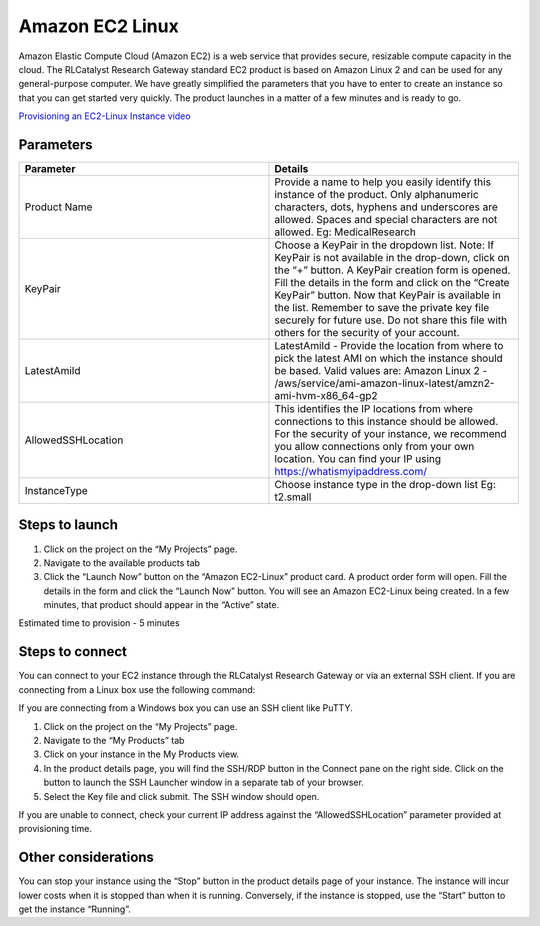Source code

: Amazon EC2 Linux
================

Amazon Elastic Compute Cloud (Amazon EC2) is a web service that provides secure, resizable compute capacity in the cloud. The RLCatalyst Research Gateway standard EC2 product is based on Amazon Linux 2 and can be used for any general-purpose computer. 
We have greatly simplified the parameters that you have to enter to create an instance so that you can get started very quickly. The product launches in a matter of a few minutes and is ready to go.

`Provisioning an EC2-Linux Instance video <https://youtu.be/i7GLqo6M1cU>`_

Parameters
-----------

.. list-table:: 
   :widths: 50, 50
   :header-rows: 1

   * - Parameter
     - Details
   * - Product Name
     - Provide a name to help you easily identify this instance of the product. Only alphanumeric characters, dots, hyphens and underscores are allowed. Spaces and special characters are not allowed. Eg: MedicalResearch
   * - KeyPair
     - Choose a KeyPair in the dropdown list. Note: If KeyPair is not available in the drop-down, click on the “+” button. A KeyPair creation form is opened. Fill the details in the form and click on the “Create KeyPair” button. Now that KeyPair is available in the list. Remember to save the private key file securely for future use. Do not share this file with others for the security of your account.
   * - LatestAmiId
     - LatestAmiId - Provide the location from where to pick the latest AMI on which the instance should be based. Valid values are: Amazon Linux 2 - /aws/service/ami-amazon-linux-latest/amzn2-ami-hvm-x86_64-gp2
   * - AllowedSSHLocation
     - This identifies the IP locations from where connections to this instance should be allowed. For the security of your instance, we recommend you allow connections only from your own location. You can find your IP using https://whatismyipaddress.com/
   * - InstanceType
     - Choose instance type in the drop-down list Eg: t2.small
   

.. image:: images/ec2-linux.png


Steps to launch
----------------

1. Click on the project on the “My Projects” page.
2. Navigate to the available products tab
3. Click the “Launch Now” button on the  “Amazon EC2-Linux” product card. A product order form will open. Fill the details in the form and click the “Launch Now” button. You will see an  Amazon EC2-Linux being created. In a few minutes, that product should appear in the “Active” state.

Estimated time to provision -  5 minutes

Steps to connect
----------------

You can connect to your EC2 instance through the RLCatalyst Research Gateway or via an external SSH client. If you are connecting from a Linux box use the following command:

If you are connecting from a Windows box you can use an SSH client like PuTTY.

1. Click on the project on the “My Projects” page.
2. Navigate to the “My Products” tab
3. Click on your instance in the My Products view. 
4. In the product details page, you will find the SSH/RDP button in the Connect pane on the right side. Click on the button to launch the SSH Launcher window in a separate tab of your browser. 
5. Select the Key file and click submit. The SSH window should open.

If you are unable to connect, check your current IP address against the “AllowedSSHLocation” parameter provided at provisioning time.

Other considerations
---------------------

You can stop your instance using the “Stop” button in the product details page of your instance. The instance will incur lower costs when it is stopped than when it is running. Conversely, if the instance is stopped, use the “Start” button to get the instance “Running”.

Work request: Check the data for lines with "LatestAmiId" and give only their number.

Answer to this problem: 2